Rewrite the entries below with every instance of "series" changed to "data series", leaving everything else unchanged. Omit the pictures from your answer.

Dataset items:
○ ○ ○ ○

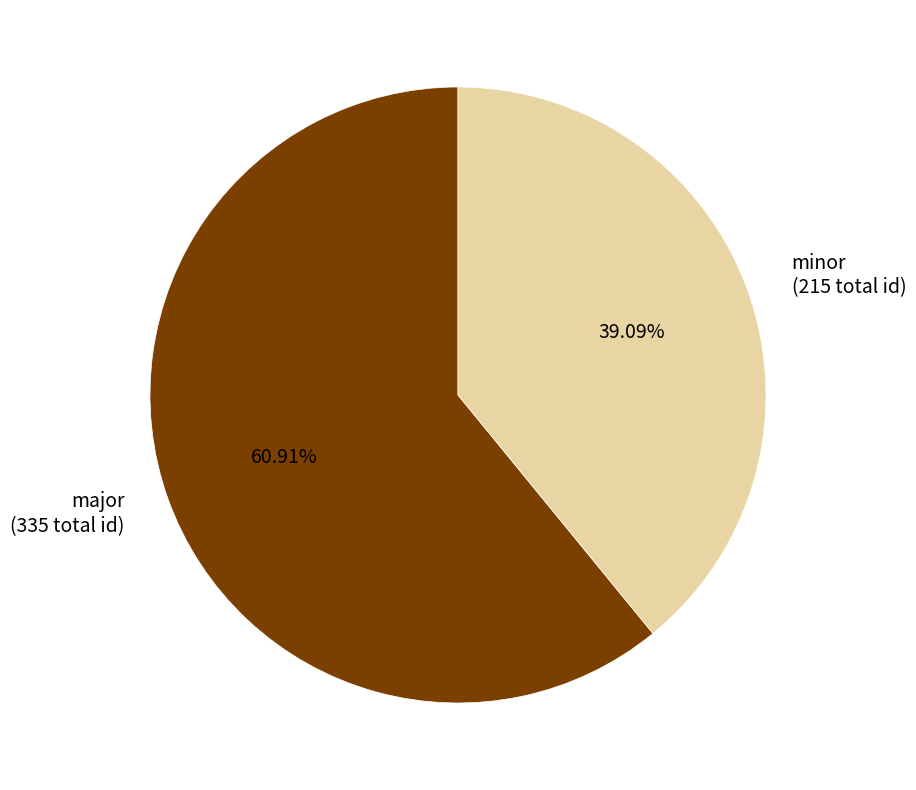

Which category has the biggest portion of the pie?

major (335 total id)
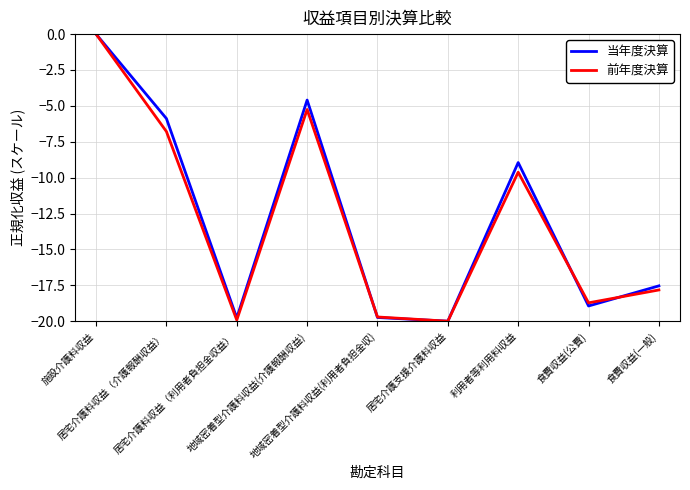

What is the lowest value of the 当年度決算 series?

-20.0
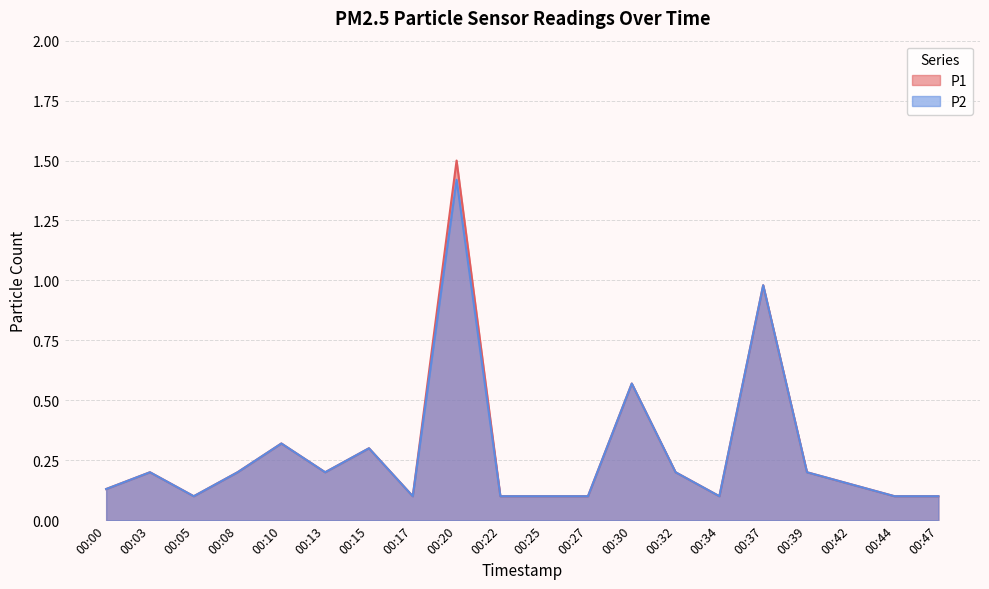

What is the spread (max minus min) of values at 00:20?

0.1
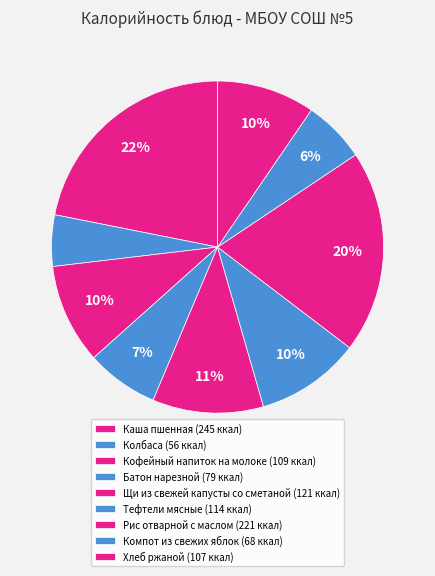

What is the largest slice in the pie chart?

Каша пшенная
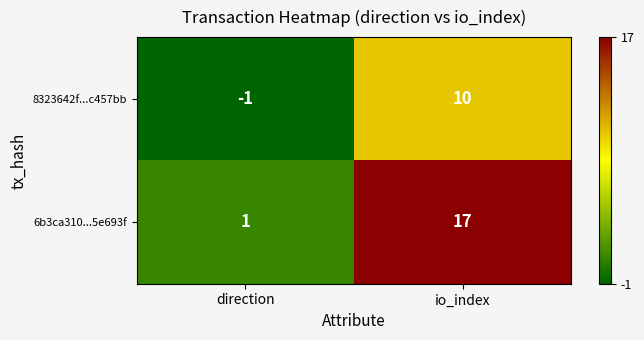

What is the sum of all 8323642f...c457bb values?

9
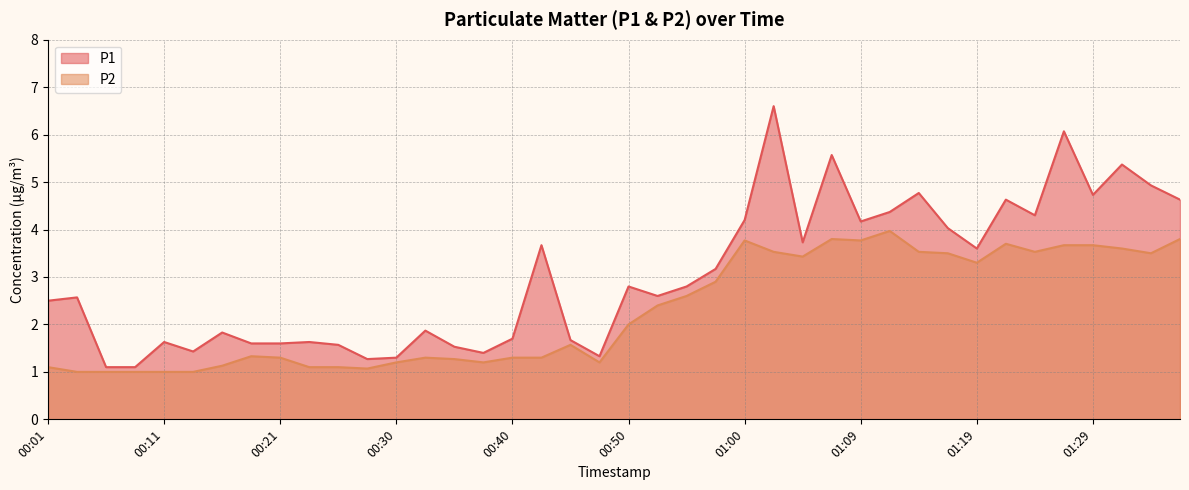

Which category has the highest value in the P2 series?

01:12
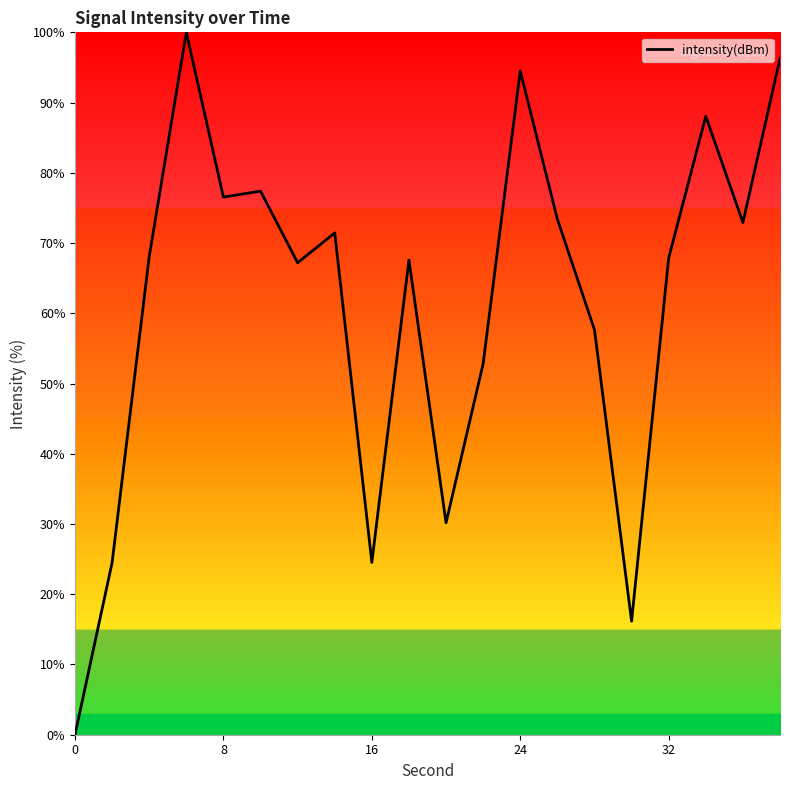

What is the difference between the maximum and minimum values?

100.0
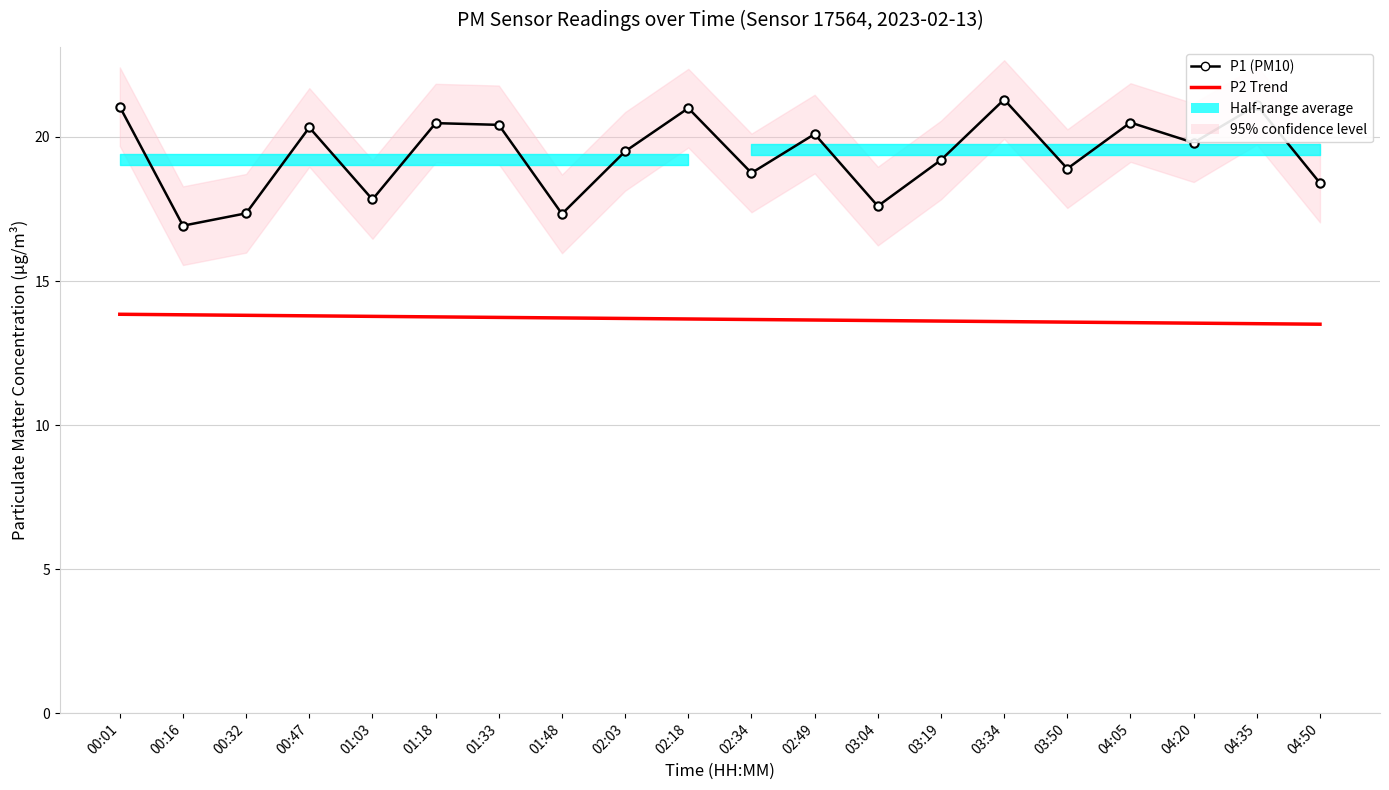

Where is P2 Trend nearest to the value 13?

04:50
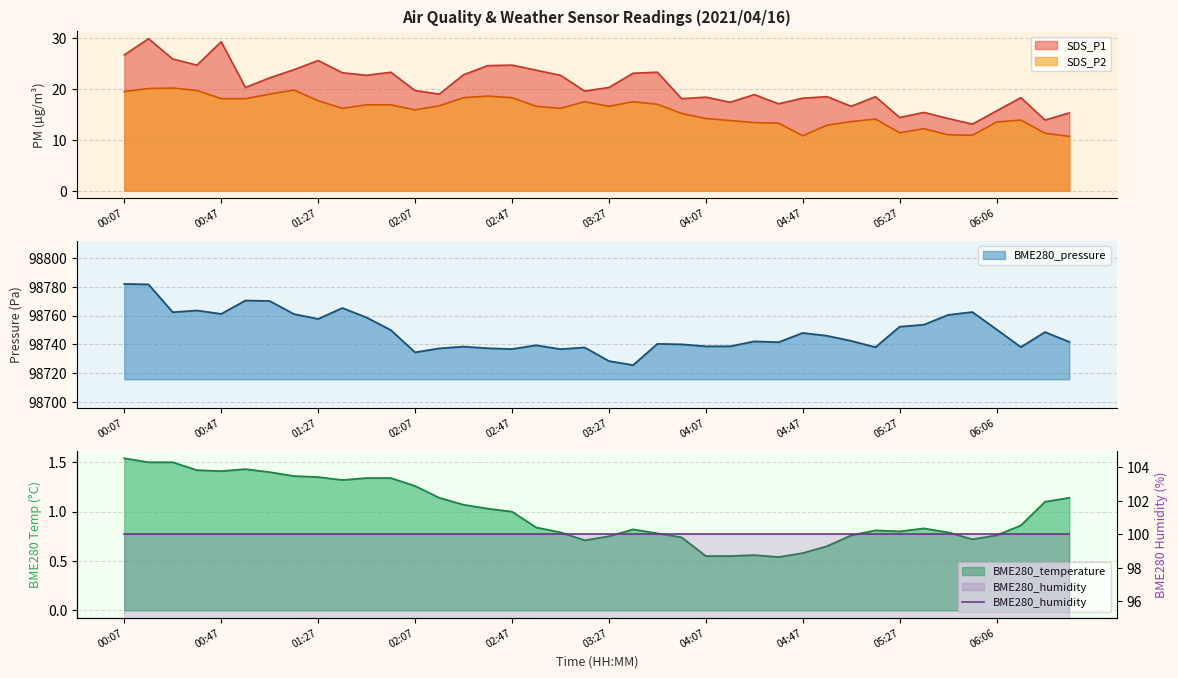

What is the highest value of the SDS_P1 series?

29.9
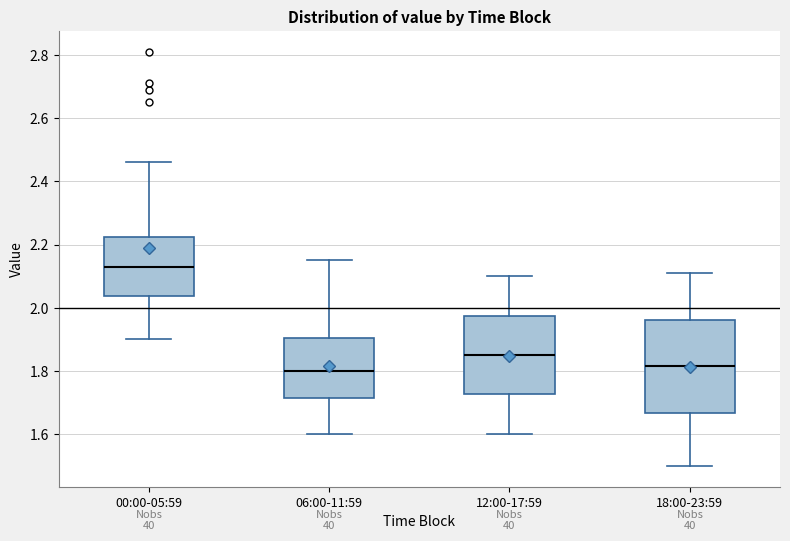

Reading left to right, transcribe this box plot: for each box, give where its median line is, the range the box spans, and where its two whiskers end, as read against the y-axis. The values are not printed on the chart, so give them approximately, as read against the axis.

00:00-05:59: median 2.14, box 2.04 to 2.22, whiskers 1.90 to 2.46
06:00-11:59: median 1.80, box 1.72 to 1.90, whiskers 1.60 to 2.16
12:00-17:59: median 1.86, box 1.72 to 1.98, whiskers 1.60 to 2.10
18:00-23:59: median 1.82, box 1.66 to 1.96, whiskers 1.50 to 2.12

○ ○ ○ ○

**Solved exercise**:
Which category has the biggest portion of the pie?

major (335 total id)

What is the lowest value of the 当年度決算 data series?

-20.0

What is the spread (max minus min) of values at 00:20?

0.1

What is the largest slice in the pie chart?

Каша пшенная

What is the sum of all 8323642f...c457bb values?

9

Which category has the highest value in the P2 data series?

01:12

What is the difference between the maximum and minimum values?

100.0

Where is P2 Trend nearest to the value 13?

04:50

What is the highest value of the SDS_P1 data series?

29.9

Reading left to right, transcribe this box plot: for each box, give where its median line is, the range the box spans, and where its two whiskers end, as read against the y-axis. The values are not printed on the chart, so give them approximately, as read against the axis.

00:00-05:59: median 2.14, box 2.04 to 2.22, whiskers 1.90 to 2.46
06:00-11:59: median 1.80, box 1.72 to 1.90, whiskers 1.60 to 2.16
12:00-17:59: median 1.86, box 1.72 to 1.98, whiskers 1.60 to 2.10
18:00-23:59: median 1.82, box 1.66 to 1.96, whiskers 1.50 to 2.12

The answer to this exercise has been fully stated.